==== Data shown ====

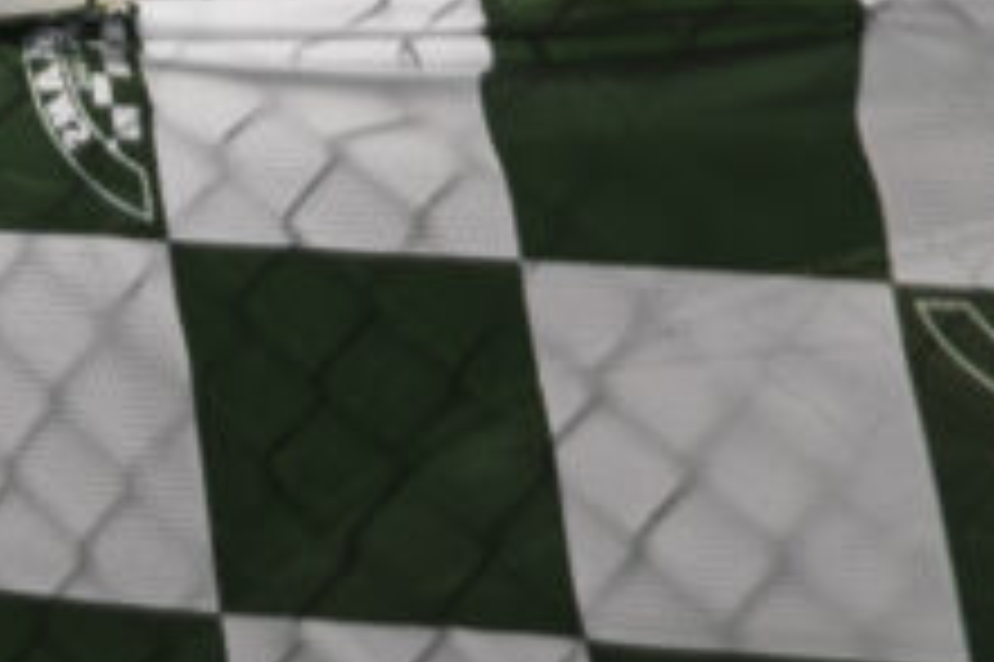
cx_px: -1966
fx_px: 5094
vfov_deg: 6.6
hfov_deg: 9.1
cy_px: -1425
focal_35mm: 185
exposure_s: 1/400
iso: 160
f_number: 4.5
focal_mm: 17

====
==== Data shown ====

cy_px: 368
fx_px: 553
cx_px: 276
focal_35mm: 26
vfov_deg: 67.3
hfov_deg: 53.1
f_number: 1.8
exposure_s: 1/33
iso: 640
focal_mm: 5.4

====

Please return the lines above that run from the line containing "fx_px: 5094" to the line containing "focal_mm: 17", inclusive, exactly and with no other lines.

» **Result for this task**:
fx_px: 5094
vfov_deg: 6.6
hfov_deg: 9.1
cy_px: -1425
focal_35mm: 185
exposure_s: 1/400
iso: 160
f_number: 4.5
focal_mm: 17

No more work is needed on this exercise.